BEGIN EXCERPTED RECORDS

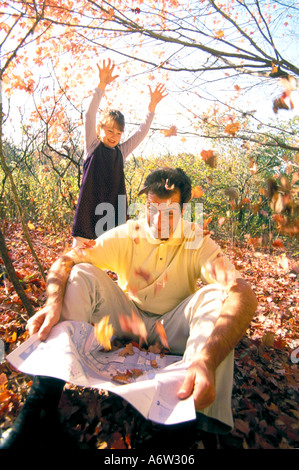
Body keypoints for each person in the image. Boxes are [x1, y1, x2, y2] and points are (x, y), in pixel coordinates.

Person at [0, 167, 257, 449]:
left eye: (169, 212)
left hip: (173, 326)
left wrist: (207, 358)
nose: (158, 220)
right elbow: (67, 260)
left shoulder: (196, 239)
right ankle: (39, 409)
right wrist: (52, 303)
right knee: (80, 274)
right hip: (128, 319)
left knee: (217, 297)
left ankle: (181, 428)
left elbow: (242, 292)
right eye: (151, 208)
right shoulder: (128, 233)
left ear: (183, 211)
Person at [72, 58, 167, 247]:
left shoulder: (120, 152)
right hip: (88, 210)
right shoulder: (92, 146)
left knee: (108, 257)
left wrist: (151, 108)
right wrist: (101, 86)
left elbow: (141, 133)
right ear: (100, 129)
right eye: (109, 131)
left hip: (111, 213)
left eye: (118, 133)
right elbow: (89, 115)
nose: (114, 136)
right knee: (78, 257)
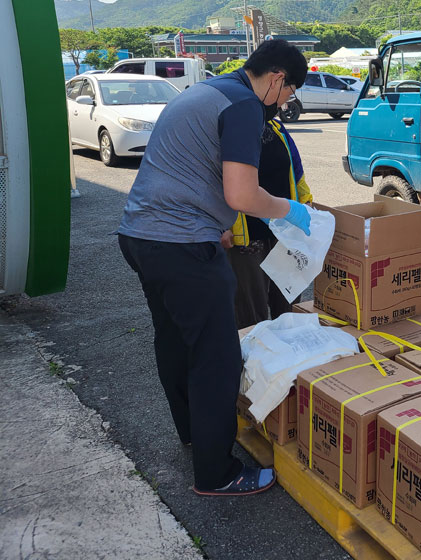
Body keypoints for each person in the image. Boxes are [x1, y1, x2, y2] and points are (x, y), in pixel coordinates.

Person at [117, 39, 311, 496]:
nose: (285, 104)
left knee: (175, 341)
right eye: (288, 94)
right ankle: (216, 472)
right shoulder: (244, 104)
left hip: (142, 235)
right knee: (217, 356)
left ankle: (192, 432)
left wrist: (214, 224)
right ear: (278, 78)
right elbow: (242, 195)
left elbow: (186, 168)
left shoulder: (209, 91)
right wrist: (290, 210)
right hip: (182, 246)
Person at [222, 115, 313, 329]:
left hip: (284, 231)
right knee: (251, 313)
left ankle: (289, 355)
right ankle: (253, 359)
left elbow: (295, 168)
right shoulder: (230, 130)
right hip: (247, 235)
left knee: (288, 302)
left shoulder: (277, 128)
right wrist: (220, 224)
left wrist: (306, 199)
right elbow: (215, 178)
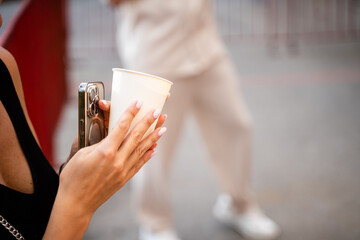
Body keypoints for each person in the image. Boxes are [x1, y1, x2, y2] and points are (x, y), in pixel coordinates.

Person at [107, 0, 281, 239]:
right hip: (155, 55)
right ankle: (155, 225)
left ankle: (238, 204)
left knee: (236, 125)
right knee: (150, 144)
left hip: (206, 48)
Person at [0, 6, 168, 239]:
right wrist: (78, 204)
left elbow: (41, 205)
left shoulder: (3, 66)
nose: (0, 19)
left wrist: (77, 167)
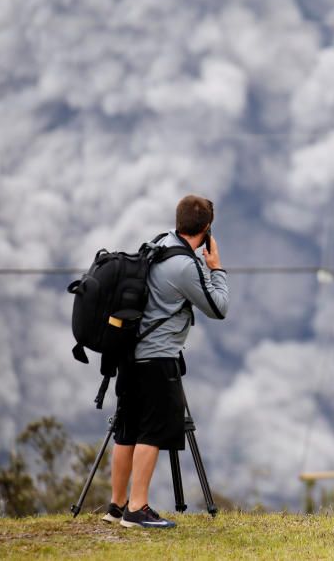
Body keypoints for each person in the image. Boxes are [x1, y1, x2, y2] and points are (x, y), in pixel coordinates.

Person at [103, 195, 230, 529]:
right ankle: (138, 508)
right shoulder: (186, 266)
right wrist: (216, 268)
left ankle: (116, 506)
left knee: (126, 430)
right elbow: (218, 308)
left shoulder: (157, 243)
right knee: (153, 431)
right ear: (206, 228)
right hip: (158, 359)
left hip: (129, 354)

END EXCERPTED RECORDS

TASK GOAL =>
Leaving out each picture, repeat exactly the lines above from the one that contains "right wrist: (52, 303)" through the one that contains "right ankle: (216, 472)".

TASK RESULT =>
right wrist: (52, 303)
right knee: (80, 274)
right hip: (128, 319)
left knee: (217, 297)
left ankle: (181, 428)
left elbow: (242, 292)
right eye: (151, 208)
right shoulder: (128, 233)
left ear: (183, 211)
Person at [72, 58, 167, 247]:
left shoulder: (120, 152)
right hip: (88, 210)
right shoulder: (92, 146)
left knee: (108, 257)
left wrist: (151, 108)
right wrist: (101, 86)
left elbow: (141, 133)
right ear: (100, 129)
right eye: (109, 131)
left hip: (111, 213)
left eye: (118, 133)
right elbow: (89, 115)
nose: (114, 136)
right knee: (78, 257)
Body keypoints for each person in the image. Boxes are [x1, y1, x2, y2] and points are (x, y), in pixel coordinates.

Person at [117, 39, 311, 496]:
nose: (285, 104)
left knee: (175, 341)
right eye: (288, 94)
right ankle: (216, 472)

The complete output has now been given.